Alec Kessler

Personal information
- Born: January 13, 1967 Minneapolis, Minnesota, U.S.
- Died: October 13, 2007 (aged 40) Gulf Breeze, Florida, U.S.
- Listed height: 6 ft 11 in (2.11 m)
- Listed weight: 230 lb (104 kg)

Career information
- High school: Roswell (Roswell, Georgia)
- College: Georgia (1986–1990)
- NBA draft: 1990: 1st round, 12th overall pick
- Drafted by: Houston Rockets
- Playing career: 1990–1994
- Position: Power forward / center
- Number: 33

Career history
- 1990–1994: Miami Heat
- 1994: Olimpia Stefanel Milano

Career highlights
- Second-team All-American – UPI (1990); SEC Athlete of the Year (1990);

Career NBA statistics
- Points: 1,084 (5.2 ppg)
- Rebounds: 751 (3.6 rpg)
- Stats at NBA.com
- Stats at Basketball Reference

= Alec Kessler =

American basketball player (1967–2007)

Alec Christopher Kessler (January 13, 1967 – October 13, 2007) was an American college basketball player for the University of Georgia and later, as a professional, for the Miami Heat in the National Basketball Association (NBA) and in the Italian league for Olimpia Stefanel Milano. After his basketball career ended, he became an orthopedic surgeon.

==Career==
Kessler played collegiately for the University of Georgia Bulldogs, where he was a three-time academic all-American first-team selection as well as the national academic all-American of the year in 1989 and 1990. Kessler left Georgia as the school's all-time leading scorer with 1,788 points (until the record was surpassed by Litterial Green).
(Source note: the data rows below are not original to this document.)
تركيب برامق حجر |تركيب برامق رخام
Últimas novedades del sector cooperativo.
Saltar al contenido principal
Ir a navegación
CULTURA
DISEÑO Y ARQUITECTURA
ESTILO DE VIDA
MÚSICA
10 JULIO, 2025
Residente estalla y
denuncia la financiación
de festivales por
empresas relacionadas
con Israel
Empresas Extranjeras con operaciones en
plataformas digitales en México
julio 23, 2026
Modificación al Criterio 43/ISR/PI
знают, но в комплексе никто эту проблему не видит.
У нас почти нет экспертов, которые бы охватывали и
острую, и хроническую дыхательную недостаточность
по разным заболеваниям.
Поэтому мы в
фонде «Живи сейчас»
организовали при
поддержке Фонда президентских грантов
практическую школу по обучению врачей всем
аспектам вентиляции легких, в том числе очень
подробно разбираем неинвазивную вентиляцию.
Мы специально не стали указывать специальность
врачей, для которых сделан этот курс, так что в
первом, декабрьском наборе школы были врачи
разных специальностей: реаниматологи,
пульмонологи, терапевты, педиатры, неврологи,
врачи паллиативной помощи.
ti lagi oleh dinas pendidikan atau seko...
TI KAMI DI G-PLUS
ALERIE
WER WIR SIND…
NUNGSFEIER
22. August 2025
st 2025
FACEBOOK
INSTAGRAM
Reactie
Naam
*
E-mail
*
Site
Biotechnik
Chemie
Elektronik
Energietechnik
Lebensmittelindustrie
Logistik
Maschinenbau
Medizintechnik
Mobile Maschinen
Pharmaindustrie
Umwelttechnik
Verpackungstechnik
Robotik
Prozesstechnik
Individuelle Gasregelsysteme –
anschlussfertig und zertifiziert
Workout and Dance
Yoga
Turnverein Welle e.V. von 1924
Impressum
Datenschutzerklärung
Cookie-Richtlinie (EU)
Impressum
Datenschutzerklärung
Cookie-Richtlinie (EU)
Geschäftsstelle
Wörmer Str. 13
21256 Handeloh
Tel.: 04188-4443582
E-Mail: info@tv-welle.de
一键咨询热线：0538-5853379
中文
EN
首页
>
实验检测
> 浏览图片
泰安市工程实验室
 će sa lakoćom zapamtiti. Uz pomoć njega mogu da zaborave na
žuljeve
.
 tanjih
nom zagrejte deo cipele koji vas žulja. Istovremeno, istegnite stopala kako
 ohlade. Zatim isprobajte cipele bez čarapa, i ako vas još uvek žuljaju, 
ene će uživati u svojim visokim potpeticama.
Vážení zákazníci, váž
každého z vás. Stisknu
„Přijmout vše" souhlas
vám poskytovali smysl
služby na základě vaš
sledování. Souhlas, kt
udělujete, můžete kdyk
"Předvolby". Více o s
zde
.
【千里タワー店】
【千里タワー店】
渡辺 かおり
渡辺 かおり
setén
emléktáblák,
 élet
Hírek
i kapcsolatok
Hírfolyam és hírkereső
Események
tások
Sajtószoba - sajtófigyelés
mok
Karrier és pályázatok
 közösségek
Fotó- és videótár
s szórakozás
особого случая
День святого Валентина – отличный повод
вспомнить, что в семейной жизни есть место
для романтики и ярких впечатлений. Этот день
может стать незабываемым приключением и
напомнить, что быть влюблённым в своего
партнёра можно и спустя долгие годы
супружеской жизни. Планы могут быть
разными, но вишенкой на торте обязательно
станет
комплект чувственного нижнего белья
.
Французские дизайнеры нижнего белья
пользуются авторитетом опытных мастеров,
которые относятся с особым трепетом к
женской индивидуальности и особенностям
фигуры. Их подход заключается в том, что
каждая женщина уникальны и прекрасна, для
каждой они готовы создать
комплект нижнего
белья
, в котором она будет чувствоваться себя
The 6'11" power forward/center was selected 12th in the 1990 NBA draft by the Houston Rockets, but his draft rights were immediately traded to the Miami Heat in exchange for the draft rights to Dave Jamerson and Carl Herrera.

Kessler made some news during the 1991 NBA Playoffs when he went missing for days in the Bahamas while checking on honeymoon spots with his fiancé. He had failed to check in with family members and it prompted a two-day search until he was found safe.

In his NBA career, he was a member of the Miami Heat for 210 games spanning four seasons until being waived on November 2, 1994, prior to the start of the 1994–95 season. He was played mostly as a backup center and held career averages of 5.2 points and 3.6 rebounds per game. He was still receiving $300,000 per annum from the Heat ten years after being cut. He would be the last Miami Heat player to wear #33 before the arrival of Alonzo Mourning, whom it was later retired in honor of.

==After the NBA==
After leaving the NBA, Kessler attended medical school at Emory University, graduating in 1999. He was an orthopedic surgeon in practice in Pensacola, Florida.

Kessler died after suffering a heart attack during a pick-up basketball game in Gulf Breeze, Florida on October 13, 2007. He was survived by his wife, Rhea, and two sons, Nickolas and Christopher.

==Career statistics==

===NBA===
====Regular season====

| Year | Team | GP | GS | MPG | FG% | 3P% | FT% | RPG | APG | SPG | BPG | PPG |
|---|---|---|---|---|---|---|---|---|---|---|---|---|
| 1990–91 | Miami | 78 | 18 | 16.1 | .425 | .000 | .672 | 4.3 | .4 | .2 | .3 | 6.2 |
| 1991–92 | Miami | 77 | 4 | 15.5 | .413 | – | .817 | 4.1 | .4 | .2 | .4 | 5.3 |
| 1992–93 | Miami | 40 | 2 | 10.4 | .467 | .455 | .766 | 2.3 | .4 | .1 | .3 | 3.9 |
| 1993–94 | Miami | 15 | 0 | 4.4 | .440 | .556 | .750 | .7 | .1 | .1 | .1 | 2.2 |
| Career |  | 210 | 24 | 14.0 | .426 | .417 | .744 | 3.6 | .4 | .2 | .3 | 5.2 |

====Playoffs====

| Year | Team | GP | GS | MPG | FG% | 3P% | FT% | RPG | APG | SPG | BPG | PPG |
|---|---|---|---|---|---|---|---|---|---|---|---|---|
| 1992 | Miami | 2 | 0 | 6.0 | .000 | – | 1.000 | .5 | .0 | .0 | .0 | 1.0 |
| Career |  | 2 | 0 | 6.0 | .000 | – | 1.000 | .5 | .0 | .0 | .0 | 1.0 |

==Family==
Kessler's brother, Chad, also played for the Georgia Bulldogs basketball team. Chad was drafted by the Los Angeles Clippers in the 5th round of the 1987 NBA draft, but was cut in the pre-season. Chad's son, Houston Kessler, signed a letter of intent to play for the Bulldogs in the 2012–13 season. Chad's other son Walker plays for the Los Angeles Lakers as a center.